Latest public advisory from the National Hurricane Center:
At 1:00 pm CDT, the center of Tropical Storm Barry was located near latitude 28.4 North, longitude 90.6 West. Barry is moving toward the west-northwest near 5 MPH. A motion toward the northwest is expected to begin later today, followed by a turn toward the north Saturday night. On the forecast track, the center of Barry will approach the central or southeastern coast of Louisiana through tonight and then make landfall over the central Louisiana coast on Saturday. After landfall, Barry is expected to move generally northward through the Mississippi Valley through Sunday.
Reports from an Air Force Reserve Hurricane Hunter aircraft indicate that maximum sustained winds are near 65 MPH with higher gusts. Strengthening is forecast before landfall, and Barry is expected to be a hurricane when the center reaches the Louisiana coast. Weakening is expected after Barry moves inland.
Tropical-storm-force winds extend outward up to 175 miles from the center. The NOAA automated station at the Southwest Pass of the Mississippi River recently reported sustained winds of 55 MPH and a wind gust of 66 MPH at an elevation of 125 feet. An oil rig located southwest of the mouth of the Mississippi River recently reported sustained winds of 76 MPH and a wind gust of 87 MPH at an elevation of 295 feet.
The minimum central pressure just reported by the Hurricane Hunter aircraft is 993 MB or 29.32 inches.
CURRENT WATCHES, WARNINGS, & ADVISORIES
A Hurricane Warning is in effect for Intracoastal City to Grand Isle.
A Tropical Storm Warning is in effect for the mouth of the Pearl River to Grand Isle, Lake Pontchartrain and Lake Maurepas (including metropolitan New Orleans), and Intracoastal City to Cameron.
A Storm Surge Warning is in effect for Intracoastal City to Biloxi and Lake Pontchartrain.
A Storm Surge Watch is in effect from Biloxi to the Mississippi/Alabama border.
A Hurricane Watch is in effect from the mouth of the Mississippi River to Grand Isle, and Intracoastal City to Cameron.
A Tropical Storm Watch is in effect from east of the Mouth of the Pearl River to the Mississippi/Alabama border.
KEY MESSAGES FOR BARRY
1. There is a danger of life-threatening storm surge inundation along the coast of southern and southeastern Louisiana, portions of Lake Pontchartrain, and portions of coastal Mississippi where a Storm Surge Warning is in effect. Water levels are already beginning to rise in these areas, with the peak inundation expected on Saturday. The highest storm surge inundation is expected between Intracoastal City and Shell Beach.
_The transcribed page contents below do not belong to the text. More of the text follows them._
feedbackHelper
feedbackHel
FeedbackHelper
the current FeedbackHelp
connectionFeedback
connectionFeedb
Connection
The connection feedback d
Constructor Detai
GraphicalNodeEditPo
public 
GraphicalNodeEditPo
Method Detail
Here are some forecast storm surge totals:
Mouth of the Atchafalaya River to Shell Beach: 3 to 6 feet
Shell Beach to Biloxi MS: 3 to 5 feet
Intracoastal City to the Mouth of the Atchafalaya River: 3 to 5 feet
Lake Pontchartrain: 3 to 5 feet
Biloxi MS to the Mississippi/Alabama border: 2 to 4 feet
Lake Maurepas: 1 to 3 feet
2. The slow movement of Barry will result in a long duration heavy rainfall and flood threat along the central Gulf Coast, across portions of the Lower Mississippi Valley and north into the Tennessee Valley through the weekend into early next week. Flash flooding and river flooding will become increasingly likely, some of which may be life-threatening, especially across portions of southeast Louisiana into Mississippi.
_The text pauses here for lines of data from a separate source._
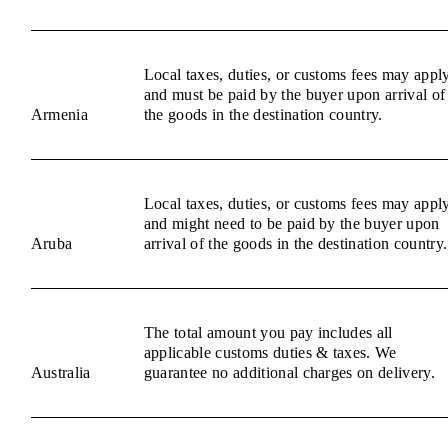
Local taxes, duties, or customs fees may appl
and must be paid by the buyer upon arrival of
Armenia
the goods in the destination country.
Local taxes, duties, or customs fees may appl
and might need to be paid by the buyer upon
Aruba
arrival of the goods in the destination country.
The total amount you pay includes all
applicable customs duties & taxes. We
Australia
guarantee no additional charges on delivery.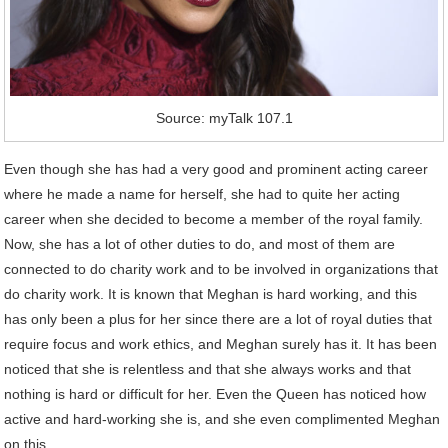
Source: myTalk 107.1
Even though she has had a very good and prominent acting career
where he made a name for herself, she had to quite her acting
career when she decided to become a member of the royal family.
Now, she has a lot of other duties to do, and most of them are
connected to do charity work and to be involved in organizations that
do charity work. It is known that Meghan is hard working, and this
has only been a plus for her since there are a lot of royal duties that
require focus and work ethics, and Meghan surely has it. It has been
noticed that she is relentless and that she always works and that
nothing is hard or difficult for her. Even the Queen has noticed how
active and hard-working she is, and she even complimented Meghan
on this.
Barry is expected to produce total rain accumulations of 10 to 20 inches over south-central and southeast Louisiana along with southwest Mississippi, with isolated maximum amounts of 25 inches. Over the remainder of the Lower Mississippi Valley, total rain accumulations of 4 to 8 inches are expected, with isolated maximum amounts of 12 inches.
3. Hurricane conditions are expected along a portion of the coast of Louisiana, where a Hurricane Warning is in effect. Tropical storm conditions are expected elsewhere along much of the Louisiana coast and inland across portions of south-central Louisiana where tropical storm warnings are in effect.